Innovative technologies also came under the spotlight at the Caspian forum, when each country showcased recent national achievements.

AzerTelecom, the backbone internet provider which connects Azerbaijan to the international Internet network, was one of several Azerbaijani companies that took part at the Caspian Economic Forum in Avaza.

The company’s participation at the forum is no coincidence. Earlier this year AzerTelecom, which is the subsidiary of the country’s first mobile operator - Bakcell, launched "Azerbaijan Digital Hub" program, which is meant to turn Azerbaijan into a regional digital hub.

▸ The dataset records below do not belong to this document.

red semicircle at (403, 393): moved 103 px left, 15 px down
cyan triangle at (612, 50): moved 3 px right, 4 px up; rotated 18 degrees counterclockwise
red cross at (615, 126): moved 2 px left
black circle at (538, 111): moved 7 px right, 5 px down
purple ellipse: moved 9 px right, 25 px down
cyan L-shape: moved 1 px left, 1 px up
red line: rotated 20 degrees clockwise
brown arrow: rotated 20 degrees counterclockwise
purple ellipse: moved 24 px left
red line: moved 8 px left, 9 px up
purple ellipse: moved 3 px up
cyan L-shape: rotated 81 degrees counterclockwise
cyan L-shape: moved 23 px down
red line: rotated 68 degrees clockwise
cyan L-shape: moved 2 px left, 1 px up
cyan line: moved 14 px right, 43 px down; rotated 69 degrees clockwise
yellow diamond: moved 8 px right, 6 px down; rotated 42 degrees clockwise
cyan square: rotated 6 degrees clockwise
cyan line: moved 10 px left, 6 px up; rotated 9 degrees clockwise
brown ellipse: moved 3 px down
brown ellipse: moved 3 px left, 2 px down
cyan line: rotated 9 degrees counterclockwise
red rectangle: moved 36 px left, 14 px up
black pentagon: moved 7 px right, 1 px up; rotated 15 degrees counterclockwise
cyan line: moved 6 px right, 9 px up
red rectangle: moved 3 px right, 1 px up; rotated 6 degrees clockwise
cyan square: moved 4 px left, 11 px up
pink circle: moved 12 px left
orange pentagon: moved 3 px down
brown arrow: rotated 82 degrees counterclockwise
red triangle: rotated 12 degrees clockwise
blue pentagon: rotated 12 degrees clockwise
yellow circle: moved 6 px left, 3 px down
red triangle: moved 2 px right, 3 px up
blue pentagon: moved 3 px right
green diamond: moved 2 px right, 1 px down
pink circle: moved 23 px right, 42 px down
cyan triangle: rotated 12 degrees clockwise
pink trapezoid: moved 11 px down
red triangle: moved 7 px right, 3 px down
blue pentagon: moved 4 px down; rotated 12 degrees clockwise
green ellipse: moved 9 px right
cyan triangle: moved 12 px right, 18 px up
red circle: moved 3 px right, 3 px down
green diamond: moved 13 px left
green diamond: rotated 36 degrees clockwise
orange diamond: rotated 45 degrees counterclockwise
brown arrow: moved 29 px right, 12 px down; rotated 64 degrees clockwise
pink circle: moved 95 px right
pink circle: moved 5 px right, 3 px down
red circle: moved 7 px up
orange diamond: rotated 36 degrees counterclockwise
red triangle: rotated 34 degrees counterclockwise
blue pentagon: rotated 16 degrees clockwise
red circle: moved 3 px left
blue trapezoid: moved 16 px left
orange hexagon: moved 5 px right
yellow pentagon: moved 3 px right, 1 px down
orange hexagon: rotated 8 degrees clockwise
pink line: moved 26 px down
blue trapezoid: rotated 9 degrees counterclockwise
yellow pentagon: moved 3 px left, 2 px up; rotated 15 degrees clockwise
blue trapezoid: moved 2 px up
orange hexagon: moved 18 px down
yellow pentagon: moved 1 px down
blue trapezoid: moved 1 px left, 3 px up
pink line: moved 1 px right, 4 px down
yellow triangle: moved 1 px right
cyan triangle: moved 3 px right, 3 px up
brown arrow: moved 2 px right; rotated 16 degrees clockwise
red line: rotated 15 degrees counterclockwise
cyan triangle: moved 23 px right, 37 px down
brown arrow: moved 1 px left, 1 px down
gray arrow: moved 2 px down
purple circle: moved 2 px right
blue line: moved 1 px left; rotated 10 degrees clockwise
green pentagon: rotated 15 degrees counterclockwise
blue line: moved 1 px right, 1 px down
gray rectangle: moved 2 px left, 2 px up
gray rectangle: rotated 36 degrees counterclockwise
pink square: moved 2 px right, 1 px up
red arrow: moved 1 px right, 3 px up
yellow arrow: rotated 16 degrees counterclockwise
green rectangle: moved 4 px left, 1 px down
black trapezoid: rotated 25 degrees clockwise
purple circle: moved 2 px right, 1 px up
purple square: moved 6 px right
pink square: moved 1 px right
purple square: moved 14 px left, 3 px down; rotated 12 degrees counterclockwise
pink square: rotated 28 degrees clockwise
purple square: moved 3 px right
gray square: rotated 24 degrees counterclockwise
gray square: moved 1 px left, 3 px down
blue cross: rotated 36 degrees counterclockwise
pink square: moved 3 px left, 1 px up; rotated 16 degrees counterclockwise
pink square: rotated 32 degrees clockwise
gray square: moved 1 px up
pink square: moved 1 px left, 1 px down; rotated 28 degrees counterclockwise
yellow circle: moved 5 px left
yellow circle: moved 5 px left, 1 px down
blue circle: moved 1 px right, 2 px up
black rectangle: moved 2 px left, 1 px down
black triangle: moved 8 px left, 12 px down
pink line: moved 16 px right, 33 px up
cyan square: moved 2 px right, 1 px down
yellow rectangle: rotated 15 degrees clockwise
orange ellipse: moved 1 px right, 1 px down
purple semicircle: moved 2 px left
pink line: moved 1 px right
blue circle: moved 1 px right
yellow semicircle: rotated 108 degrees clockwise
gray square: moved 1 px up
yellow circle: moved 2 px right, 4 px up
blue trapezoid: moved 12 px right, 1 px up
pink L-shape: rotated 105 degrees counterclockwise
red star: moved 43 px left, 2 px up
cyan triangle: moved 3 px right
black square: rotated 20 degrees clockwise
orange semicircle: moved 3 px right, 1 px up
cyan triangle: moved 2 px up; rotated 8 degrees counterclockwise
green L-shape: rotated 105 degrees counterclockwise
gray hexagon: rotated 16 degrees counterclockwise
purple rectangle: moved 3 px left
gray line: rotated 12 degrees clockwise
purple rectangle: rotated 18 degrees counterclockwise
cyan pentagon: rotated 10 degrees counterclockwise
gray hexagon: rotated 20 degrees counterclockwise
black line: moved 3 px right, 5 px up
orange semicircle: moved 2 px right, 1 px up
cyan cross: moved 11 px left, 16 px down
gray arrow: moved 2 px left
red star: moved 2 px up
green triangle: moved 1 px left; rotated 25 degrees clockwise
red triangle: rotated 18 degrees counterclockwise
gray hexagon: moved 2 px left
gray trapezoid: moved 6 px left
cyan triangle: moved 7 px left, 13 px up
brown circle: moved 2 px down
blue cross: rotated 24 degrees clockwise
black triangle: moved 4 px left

AzerTelecom is looking to make Azerbaijan a link between the Caucasus, the Middle East, Central and South Asia, improving access to the Internet and digital services for 1.8 billion people.

AzerTelecom recently entered into an agreement with Kazakhstani Transtelecom and KazTransCom to build a fiber-optic cable line stretching over nearly 400 km (249 mi) along the bottom of the Caspian Sea, which will help increase regional capacity and global connectivity. The initiative is a part of the Trans-Caspian ambitious project implemented by AzerTelecom within its “Azerbaijan Digital Hub” program.

Foreign entrepreneurs and investors in attendance also visited an automobile exhibition headlined “Turkmen Sahrasy – 2019,” which featured world-famous car brands such as Bentley, Lamborghini, BMW, Audi, Toyota, Lexus, Hyundai and many others. Regional car brands were also showcased in Turkmenistan, including Russia’s Aurus – an armored limousine developed by Russia’s Central Scientific Research Automobile and Automotive Engines Institute.

Meanwhile, the two-day forum reportedly resulted in more than $380 million in trade deals, after Turkmenistan-made goods, including petrochemicals, were bought by entrepreneurs from Russia, Turkey, the United States, Singapore, and other countries. Participants inked 57 documents covering multiple fields, such as information technologies, trade, transportation and agriculture, for an undisclosed fee.